Package Managers #lca2017

Talks

These are some other relevant talks from lca2017.

Credits

Swedes and swearing

In the beginning of the talk I mention that swedes don’t understand swearing, but I didn’t do a great job of explaining what I meant. Here’s a (hopefully) more understandable version.

First of all, what are swear words? I’m not a linguist, but I would call them amplifiers. A swear word expresses an amplified emotion.

  • Good
  • Very Good
  • Really Good
  • Damn Good
  • Really Fucking Good

In this sense, the swedish language does have swear words, as in words that are used as emotional amplifiers. But the amplifiers in swedish are just that. They are largely meaningless words that reference devils or hell that don’t have any other connotations that might offend someone. So in swedish, you’d say

  • Bra (Good)
  • Jättebra (Really Good /Giant Good/)
  • Skitbra (Damn Good /Shit Good/)
  • Jävligt Bra (Really Fucking Good /Devilishly Good/)
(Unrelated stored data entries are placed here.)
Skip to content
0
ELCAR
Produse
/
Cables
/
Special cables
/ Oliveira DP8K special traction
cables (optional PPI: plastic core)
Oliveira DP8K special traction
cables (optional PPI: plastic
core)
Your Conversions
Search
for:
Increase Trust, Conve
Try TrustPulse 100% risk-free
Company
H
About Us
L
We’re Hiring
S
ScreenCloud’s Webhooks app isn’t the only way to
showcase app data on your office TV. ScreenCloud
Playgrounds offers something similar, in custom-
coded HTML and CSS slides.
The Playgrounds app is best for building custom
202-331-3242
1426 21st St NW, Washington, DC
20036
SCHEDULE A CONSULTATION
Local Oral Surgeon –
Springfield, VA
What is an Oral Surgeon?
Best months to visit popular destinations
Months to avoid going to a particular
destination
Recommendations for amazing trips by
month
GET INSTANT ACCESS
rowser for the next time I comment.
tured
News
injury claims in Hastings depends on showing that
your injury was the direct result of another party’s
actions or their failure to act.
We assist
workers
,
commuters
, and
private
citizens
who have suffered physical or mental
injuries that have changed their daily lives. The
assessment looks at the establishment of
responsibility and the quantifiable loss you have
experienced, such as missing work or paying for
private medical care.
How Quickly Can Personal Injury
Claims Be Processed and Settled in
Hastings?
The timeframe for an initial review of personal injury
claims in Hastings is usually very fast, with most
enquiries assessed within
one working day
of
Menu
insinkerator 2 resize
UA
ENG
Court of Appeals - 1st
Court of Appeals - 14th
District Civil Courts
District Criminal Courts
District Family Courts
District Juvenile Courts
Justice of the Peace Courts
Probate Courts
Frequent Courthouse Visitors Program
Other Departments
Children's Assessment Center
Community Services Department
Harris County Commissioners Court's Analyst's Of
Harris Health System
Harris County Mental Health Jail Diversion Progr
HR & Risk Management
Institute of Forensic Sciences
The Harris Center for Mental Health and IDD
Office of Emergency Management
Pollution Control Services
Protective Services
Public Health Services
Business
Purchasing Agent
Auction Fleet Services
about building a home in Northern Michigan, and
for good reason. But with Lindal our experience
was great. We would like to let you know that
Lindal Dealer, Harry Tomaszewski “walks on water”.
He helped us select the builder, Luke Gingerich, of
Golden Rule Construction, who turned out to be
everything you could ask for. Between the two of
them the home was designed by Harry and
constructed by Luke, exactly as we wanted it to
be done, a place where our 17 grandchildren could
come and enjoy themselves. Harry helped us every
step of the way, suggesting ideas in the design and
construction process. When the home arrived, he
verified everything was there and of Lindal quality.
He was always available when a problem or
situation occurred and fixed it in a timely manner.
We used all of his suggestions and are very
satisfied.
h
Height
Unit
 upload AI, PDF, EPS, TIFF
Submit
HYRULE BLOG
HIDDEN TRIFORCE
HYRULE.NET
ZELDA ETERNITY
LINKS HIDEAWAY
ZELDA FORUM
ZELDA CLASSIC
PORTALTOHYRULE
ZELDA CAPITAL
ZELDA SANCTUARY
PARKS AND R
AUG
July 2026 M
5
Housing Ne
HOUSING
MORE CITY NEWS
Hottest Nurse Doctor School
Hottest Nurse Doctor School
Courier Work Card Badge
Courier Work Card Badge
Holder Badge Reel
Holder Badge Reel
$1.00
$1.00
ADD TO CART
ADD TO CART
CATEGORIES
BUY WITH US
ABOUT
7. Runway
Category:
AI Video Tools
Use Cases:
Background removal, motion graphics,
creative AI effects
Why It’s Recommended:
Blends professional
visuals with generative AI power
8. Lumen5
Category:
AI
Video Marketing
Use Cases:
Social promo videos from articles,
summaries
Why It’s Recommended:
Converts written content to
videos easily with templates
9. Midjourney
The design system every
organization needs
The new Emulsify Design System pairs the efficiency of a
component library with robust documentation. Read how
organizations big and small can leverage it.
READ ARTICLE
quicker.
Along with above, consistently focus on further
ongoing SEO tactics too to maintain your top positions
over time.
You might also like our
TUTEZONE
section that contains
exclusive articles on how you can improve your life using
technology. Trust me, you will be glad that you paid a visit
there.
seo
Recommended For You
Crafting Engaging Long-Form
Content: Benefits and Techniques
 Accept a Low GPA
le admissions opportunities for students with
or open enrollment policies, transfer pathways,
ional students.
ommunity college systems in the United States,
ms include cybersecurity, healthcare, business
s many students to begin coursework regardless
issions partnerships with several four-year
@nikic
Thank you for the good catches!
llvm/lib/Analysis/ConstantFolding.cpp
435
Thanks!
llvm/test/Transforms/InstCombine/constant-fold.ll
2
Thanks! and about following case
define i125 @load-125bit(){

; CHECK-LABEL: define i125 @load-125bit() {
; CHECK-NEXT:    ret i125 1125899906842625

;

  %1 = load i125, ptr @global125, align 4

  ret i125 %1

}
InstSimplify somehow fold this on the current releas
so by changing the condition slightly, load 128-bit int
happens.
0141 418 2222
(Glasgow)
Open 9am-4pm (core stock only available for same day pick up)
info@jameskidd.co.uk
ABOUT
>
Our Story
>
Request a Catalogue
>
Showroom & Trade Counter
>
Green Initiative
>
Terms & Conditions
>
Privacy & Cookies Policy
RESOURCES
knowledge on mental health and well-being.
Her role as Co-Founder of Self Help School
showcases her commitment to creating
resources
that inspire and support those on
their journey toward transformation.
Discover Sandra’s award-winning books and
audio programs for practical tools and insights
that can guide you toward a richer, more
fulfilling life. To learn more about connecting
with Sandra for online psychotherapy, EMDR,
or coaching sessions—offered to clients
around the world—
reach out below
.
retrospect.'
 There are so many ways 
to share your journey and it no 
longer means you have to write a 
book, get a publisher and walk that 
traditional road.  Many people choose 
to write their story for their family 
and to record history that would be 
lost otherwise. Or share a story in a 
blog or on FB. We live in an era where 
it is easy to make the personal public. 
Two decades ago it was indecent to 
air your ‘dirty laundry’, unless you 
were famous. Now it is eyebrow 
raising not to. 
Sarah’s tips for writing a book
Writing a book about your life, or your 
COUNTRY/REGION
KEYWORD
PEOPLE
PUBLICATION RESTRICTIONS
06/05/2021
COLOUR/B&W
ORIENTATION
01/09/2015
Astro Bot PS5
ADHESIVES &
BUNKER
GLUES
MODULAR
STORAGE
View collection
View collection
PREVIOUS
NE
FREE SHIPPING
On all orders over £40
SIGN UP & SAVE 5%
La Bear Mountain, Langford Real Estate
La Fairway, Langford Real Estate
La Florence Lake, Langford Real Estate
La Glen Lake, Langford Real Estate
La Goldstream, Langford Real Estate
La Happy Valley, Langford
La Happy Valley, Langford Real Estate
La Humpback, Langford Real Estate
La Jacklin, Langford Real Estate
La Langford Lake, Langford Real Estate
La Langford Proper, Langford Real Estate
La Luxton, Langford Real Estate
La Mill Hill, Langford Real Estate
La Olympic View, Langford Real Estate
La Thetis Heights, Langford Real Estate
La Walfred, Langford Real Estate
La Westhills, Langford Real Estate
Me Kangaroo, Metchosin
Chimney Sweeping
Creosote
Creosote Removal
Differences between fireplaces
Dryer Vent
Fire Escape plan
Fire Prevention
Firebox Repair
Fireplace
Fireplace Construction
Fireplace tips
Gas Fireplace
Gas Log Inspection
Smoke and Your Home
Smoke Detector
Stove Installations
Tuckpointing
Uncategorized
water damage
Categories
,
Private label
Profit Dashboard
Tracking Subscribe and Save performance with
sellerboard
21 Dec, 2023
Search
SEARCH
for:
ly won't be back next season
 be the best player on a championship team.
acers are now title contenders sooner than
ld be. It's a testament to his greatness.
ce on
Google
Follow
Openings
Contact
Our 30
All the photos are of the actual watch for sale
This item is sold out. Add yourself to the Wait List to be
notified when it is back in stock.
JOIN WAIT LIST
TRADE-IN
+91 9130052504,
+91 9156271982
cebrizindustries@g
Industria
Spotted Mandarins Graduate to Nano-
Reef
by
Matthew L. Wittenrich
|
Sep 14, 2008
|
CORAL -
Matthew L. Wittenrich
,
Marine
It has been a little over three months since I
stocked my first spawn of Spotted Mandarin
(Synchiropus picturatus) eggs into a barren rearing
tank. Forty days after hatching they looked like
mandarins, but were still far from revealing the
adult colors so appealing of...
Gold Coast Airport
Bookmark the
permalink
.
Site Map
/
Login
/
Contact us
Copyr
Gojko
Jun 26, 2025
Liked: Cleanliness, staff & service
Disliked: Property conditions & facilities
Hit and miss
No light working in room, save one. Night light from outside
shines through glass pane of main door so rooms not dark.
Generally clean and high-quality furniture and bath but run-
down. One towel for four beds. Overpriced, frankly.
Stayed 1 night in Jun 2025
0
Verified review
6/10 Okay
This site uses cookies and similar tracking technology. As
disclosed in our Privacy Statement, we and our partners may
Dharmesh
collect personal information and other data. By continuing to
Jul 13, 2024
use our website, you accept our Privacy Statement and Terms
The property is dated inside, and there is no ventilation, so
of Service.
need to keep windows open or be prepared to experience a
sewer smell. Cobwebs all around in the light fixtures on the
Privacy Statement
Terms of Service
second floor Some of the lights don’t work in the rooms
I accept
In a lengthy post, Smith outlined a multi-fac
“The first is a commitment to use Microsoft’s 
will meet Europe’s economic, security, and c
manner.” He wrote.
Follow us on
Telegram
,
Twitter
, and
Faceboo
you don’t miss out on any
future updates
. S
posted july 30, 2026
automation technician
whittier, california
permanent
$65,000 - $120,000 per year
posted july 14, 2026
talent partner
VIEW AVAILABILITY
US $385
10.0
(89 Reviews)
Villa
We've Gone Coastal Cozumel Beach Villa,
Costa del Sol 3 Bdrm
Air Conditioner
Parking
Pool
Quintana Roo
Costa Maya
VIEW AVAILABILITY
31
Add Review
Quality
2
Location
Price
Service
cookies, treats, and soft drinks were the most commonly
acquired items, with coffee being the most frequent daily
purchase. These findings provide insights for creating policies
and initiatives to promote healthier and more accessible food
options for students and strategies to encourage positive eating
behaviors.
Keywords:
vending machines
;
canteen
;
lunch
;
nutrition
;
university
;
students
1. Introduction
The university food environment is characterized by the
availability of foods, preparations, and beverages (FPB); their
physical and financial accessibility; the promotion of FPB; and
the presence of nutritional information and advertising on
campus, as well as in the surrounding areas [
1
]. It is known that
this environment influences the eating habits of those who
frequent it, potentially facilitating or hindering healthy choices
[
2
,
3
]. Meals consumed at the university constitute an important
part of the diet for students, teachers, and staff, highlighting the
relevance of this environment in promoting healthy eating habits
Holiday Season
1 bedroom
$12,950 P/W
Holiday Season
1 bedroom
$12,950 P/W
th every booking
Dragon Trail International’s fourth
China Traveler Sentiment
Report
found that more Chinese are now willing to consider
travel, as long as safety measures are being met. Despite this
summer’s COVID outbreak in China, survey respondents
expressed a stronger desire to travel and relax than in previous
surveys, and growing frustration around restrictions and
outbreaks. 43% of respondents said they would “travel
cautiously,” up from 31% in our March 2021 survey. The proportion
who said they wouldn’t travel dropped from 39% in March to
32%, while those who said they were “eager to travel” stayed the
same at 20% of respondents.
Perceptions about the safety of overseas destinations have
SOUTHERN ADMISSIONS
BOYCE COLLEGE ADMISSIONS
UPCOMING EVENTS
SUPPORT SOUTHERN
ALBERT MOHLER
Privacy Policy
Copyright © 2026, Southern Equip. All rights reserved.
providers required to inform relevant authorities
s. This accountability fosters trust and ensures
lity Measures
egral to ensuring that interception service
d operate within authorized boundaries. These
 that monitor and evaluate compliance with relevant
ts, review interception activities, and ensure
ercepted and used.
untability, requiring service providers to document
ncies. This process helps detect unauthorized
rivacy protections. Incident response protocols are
As you can see, that last one doesn’t quite match the english variant. Due to this, swearing in swedish isn’t really all that frowned upon. You may have heard someone say “Oh, in Sweden they are so enlightened and liberal, they don’t bleep words on TV” or something similar, or maybe you’ve even heard a swede say this and not understanding why you’d bleep words in other countries.

Well, this non-understanding carries over when learning a second language. As it seems to me, my brain still basically forms sentences in Swedish, selecting words from categories like verb, noun and amplifier. So when building sentences, my brain will insert swedish “swears” here and there - as we do.

It then starts translating the sentence to english, first by replacing words in each category with the closest matching word in english. Well, having largely learned to speak english by watching films by Quentin Tarantino, the sentences tend to end up containing quite a bit of fucking, and possibly one or two motherfuckers. The next step is to rearrange and throw away words that don’t make sense, and adding words where needed. And the step after that is to look at the whole sentence, go “hmm, this sounds a bit too rude doesn’t it” and strip out much of the fucking and the motherfuckers.

Well, when in a high pressure situation, having to both think and speak quickly, such as when speaking at a conference, the brain is apt to start dropping frames. And it does this by dropping stages of the internal translation process. So maybe I’ll start getting word order wrong, or some word might not get translated properly and come out in swedish. Or, the cleanup phase that tries to get the sentence back to the intended level of swearyness drops off and I start sounding like an angry sailor.

Again, not a linguist, not an expert. This is likely to be a grossly oversimplified version of the real mechanism. But it seems somewhat accurate.